2. In the trust management system described in claim 1, A trust management system characterized in that the input of the number of stock acquisition rights or points to be granted to the aforementioned beneficiary is performed in accordance with the stock acquisition rights granting regulations established in advance by the issuing company of the aforementioned stock acquisition rights.
3. In the trust management system described in claim 1, A trust management system characterized in that the aforementioned stock acquisition rights are subject to an exercise condition that allows them to be exercised only within a specified period following the day following the retirement or resignation of the beneficiary.
4. In the trust management system described in claim 1, The aforementioned stock acquisition rights are accompanied by a trigger clause stating that the exercise price at the time of beneficiary designation must be equal to or greater than the tax valuation.

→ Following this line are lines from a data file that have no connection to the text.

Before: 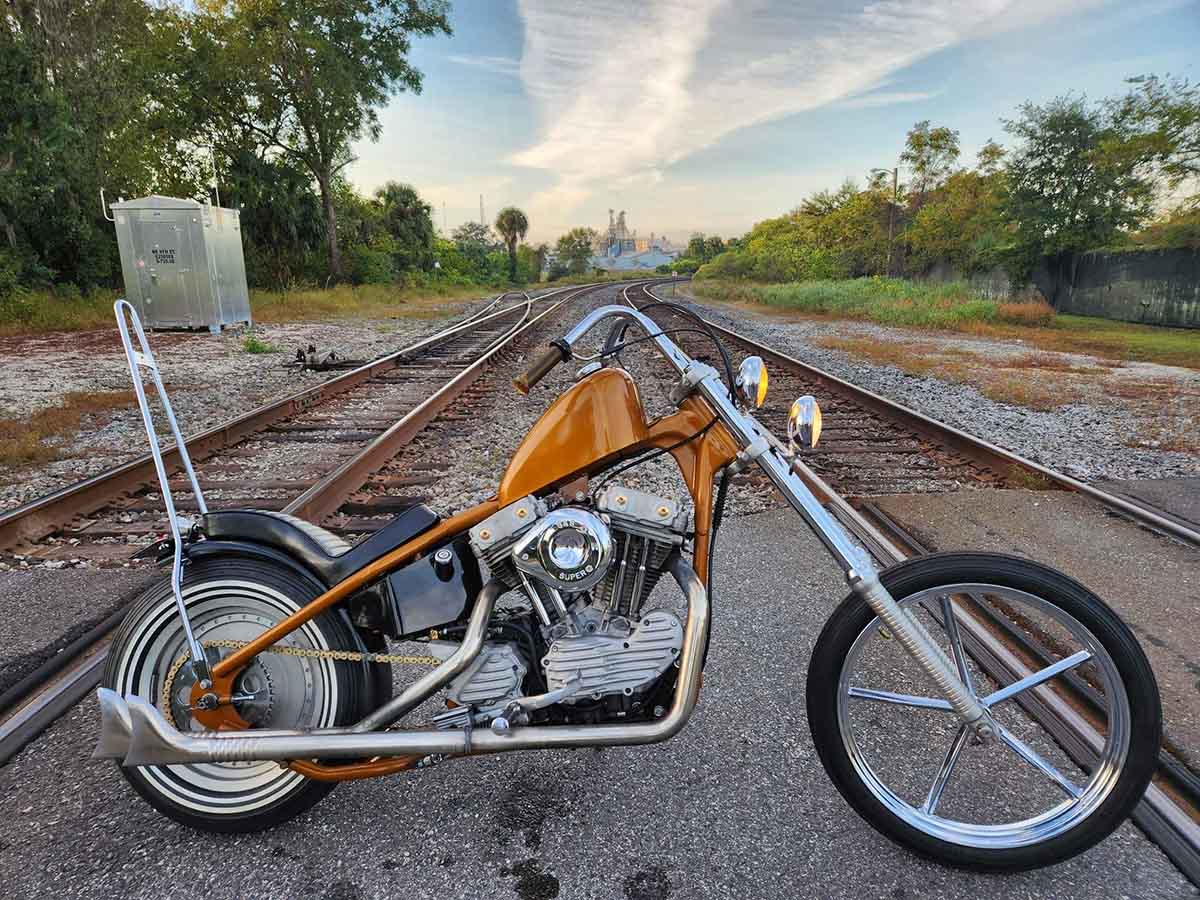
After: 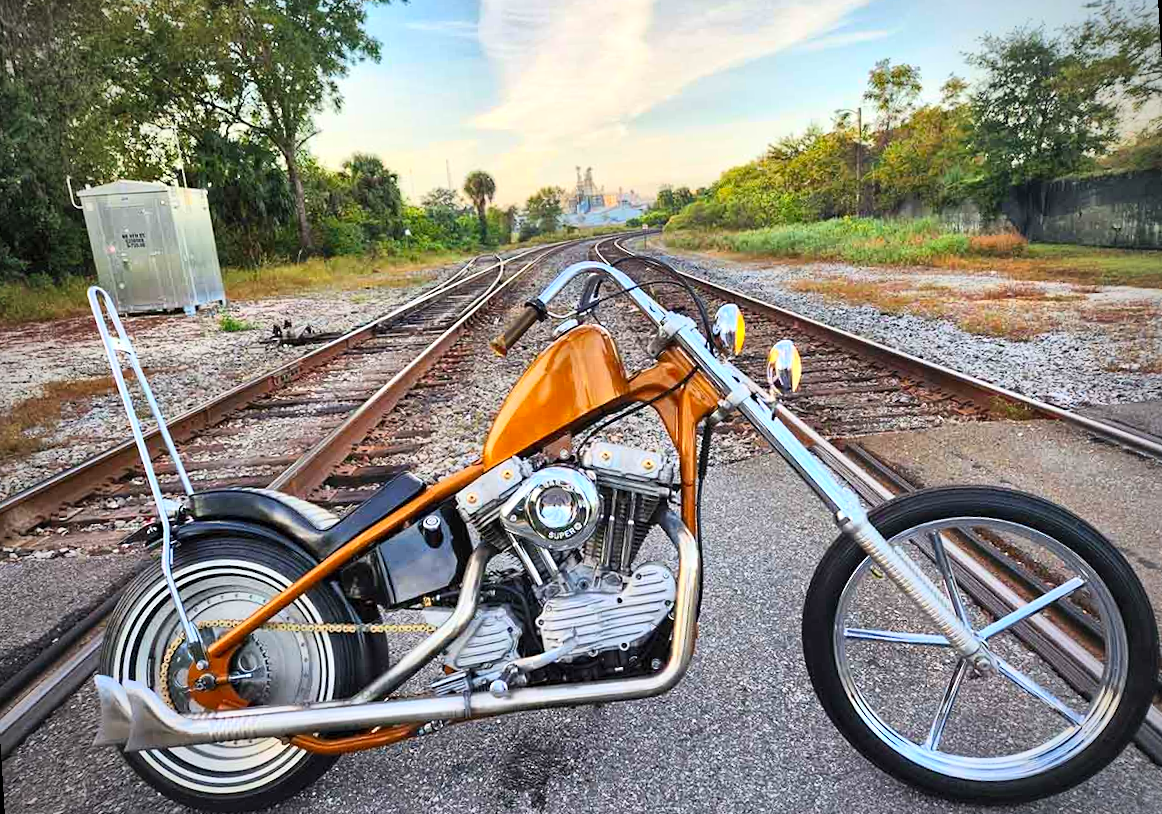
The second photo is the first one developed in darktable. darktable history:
contrast brightness saturation: contrast 0.24, brightness 0.26, saturation 0.39
vignetting: on, module defaults
sharpen: radius 5.325, amount 0.312, threshold 26.433
local contrast: mode bilateral grid, contrast 20, coarseness 50, detail 140%, midtone range 0.2
rotate and perspective: rotation -3.52°, crop left 0.036, crop right 0.964, crop top 0.081, crop bottom 0.919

5. In the trust management system described in claim 1, A trust management system characterized in that, instead of delivering the stock acquisition rights to the beneficiary, the trustee delivers shares obtained by exercising the stock acquisition rights.

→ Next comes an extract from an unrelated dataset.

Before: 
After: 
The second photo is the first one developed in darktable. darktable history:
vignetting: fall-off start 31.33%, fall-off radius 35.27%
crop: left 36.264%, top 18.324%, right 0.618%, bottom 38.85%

6. Regarding a trust for issuing stock acquisition rights, which is a beneficiary tax trust established for stock acquisition rights with an exercise price of a nominal amount such as 1 yen, the steps include receiving input from an authorized holder who has the authority to grant the number of stock acquisition rights or points to be granted to beneficiaries who have contributed to improving the performance of the issuing company of the said stock acquisition rights, and The steps include: delivering to the beneficiary a number of stock acquisition rights equivalent to the number of stock acquisition rights or points granted to the beneficiary; A trust management method characterized by having the following features.